Comprehensive Transplant Center, Northwestern University Feinberg School of Medicine, Chicago, IL, USA.
Am J Transplant. 2012 Nov;12(11):2920-9. doi: 10.1111/j.1600-6143.2012.04203.x. Epub 2012 Aug 6.
We have previously shown that pre- and post-transplant infusions of donor splenocytes treated with 1-ethyl-3-(3'-dimethylaminopropyl)-carbodiimide (ECDI-SPs) provide permanent donor-specific protection of islet allografts. The efficacy of donor ECDI-SPs in protecting vascularized cardiac allografts and mechanism(s) of protection are unknown. In this study, we show that infusions of ECDI-SPs significantly prolong cardiac allograft survival concomitant with an impressive accumulation of CD11b(+) IDO(+) cells in the cardiac allograft, and that the presence of this population is dependent on Gr1(+) cells. Consequently, depletion of Gr1(+) cells or inhibition of indoleamine 2,3 dioxygenase (IDO) activity abrogates graft protection by ECDI-SPs infusions. In addition, T cells from ECDI-SPs treated recipients secrete high levels of interleukin 10 and interleukin 13 upon in vitro restimulation, which are also dampened in recipients treated with the IDO inhibitor. Furthermore, combination of donor ECDI-SPs with a short course of rapamycin provides indefinite cardiac allograft survival in 100% of the recipients. These findings reveal a novel mechanism of donor ECDI-SPs in inducing cardiac transplant tolerance and provide several targets that are amenable to therapeutic manipulations for tolerance induction for cardiac transplantation.
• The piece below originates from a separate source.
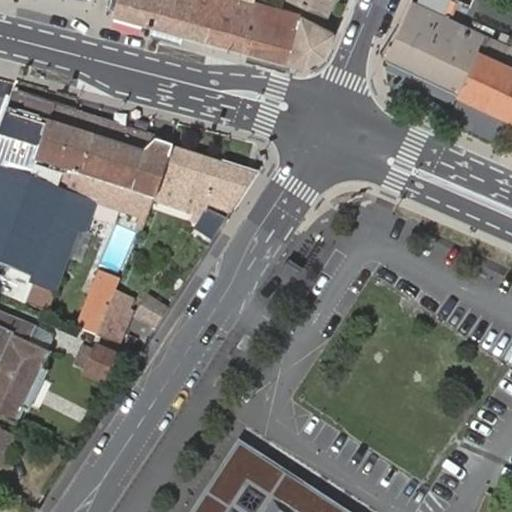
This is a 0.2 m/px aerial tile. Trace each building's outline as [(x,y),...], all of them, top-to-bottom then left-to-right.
[(192,0),(110,0),(108,10),(116,12),(114,16),(183,35),(191,5),(192,0)] [(205,42),(230,48),(237,16),(229,14),(232,0),(192,0),(191,5),(214,10),(205,42)] [(230,48),(247,53),(257,21),(250,19),(254,3),(254,0),(232,0),(229,14),(237,16),(230,48)] [(299,0),(326,12),(330,0),(299,0)] [(247,53),(287,64),(288,63),(300,65),(305,46),(303,35),(295,32),(300,16),(254,3),(250,19),(257,21),(247,53)] [(511,119),(511,39),(508,37),(504,47),(411,3),(411,4),(386,59),(413,72),(509,118),(511,119)] [(183,35),(205,42),(214,10),(191,5),(183,35)] [(140,116),(83,99),(72,132),(129,150),(140,116)] [(47,124),(5,111),(0,125),(0,292),(25,303),(34,282),(31,280),(63,192),(29,181),(35,163),(47,124)] [(72,132),(47,124),(35,163),(148,198),(153,200),(170,148),(153,143),(141,154),(129,150),(72,132)] [(219,164),(170,148),(153,200),(153,201),(194,214),(192,221),(197,223),(203,210),(209,195),(219,164)] [(34,282),(25,303),(48,312),(79,229),(65,224),(75,196),(141,217),(147,202),(148,198),(35,163),(29,181),(63,192),(31,280),(34,282)] [(255,176),(219,164),(209,195),(203,210),(208,212),(211,205),(231,212),(255,176)] [(211,205),(208,212),(227,218),(231,212),(211,205)] [(481,259),(503,270),(505,264),(484,254),(481,259)] [(101,272),(76,328),(96,336),(114,293),(120,281),(101,272)] [(96,336),(117,347),(132,313),(127,311),(132,301),(114,293),(96,336)] [(167,311),(148,298),(136,317),(156,328),(167,311)] [(0,420),(15,427),(23,411),(28,413),(31,406),(44,379),(47,372),(42,370),(50,354),(29,343),(35,328),(8,316),(0,312),(0,420)] [(89,364),(85,373),(106,382),(115,361),(94,352),(85,348),(80,360),(89,364)] [(333,447),(336,440),(363,453),(368,442),(312,416),(304,434),(333,447)] [(0,467),(14,438),(0,431),(0,467)] [(341,511),(239,446),(196,511),(341,511)] [(391,455),(382,483),(436,500),(445,472),(391,455)] [(511,511),(511,508),(486,498),(480,511),(511,511)]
我们之前已经证明,用 1-乙基-3-(3'-二甲基氨基丙基)-碳二亚胺(ECDI-SP)处理的供体脾细胞的移植前和移植后输注可提供胰岛同种异体移植物的永久供体特异性保护。供体 ECDI-SP 保护血管化心脏同种异体移植物的功效及其保护机制尚不清楚。在这项研究中,我们发现 ECDI-SP 的输注显著延长了心脏同种异体移植物的存活时间,同时在心脏同种异体移植物中令人印象深刻地积累了 CD11b(+)IDO(+)细胞,并且该群体的存在取决于 Gr1(+)细胞。因此,Gr1(+)细胞的耗竭或吲哚胺 2,3 双加氧酶(IDO)活性的抑制会破坏 ECDI-SP 输注的移植物保护作用。此外,来自用 ECDI-SP 处理的受者的 T 细胞在体外再刺激时分泌高水平的白细胞介素 10 和白细胞介素 13,而用 IDO 抑制剂处理的受者中这些因子的水平也降低。此外,供体 ECDI-SP 与短程雷帕霉素联合使用可使 100%的受者实现心脏同种异体移植物的无限期存活。这些发现揭示了供体 ECDI-SP 诱导心脏移植耐受的新机制,并提供了几个可用于心脏移植诱导耐受的治疗性操作的靶标。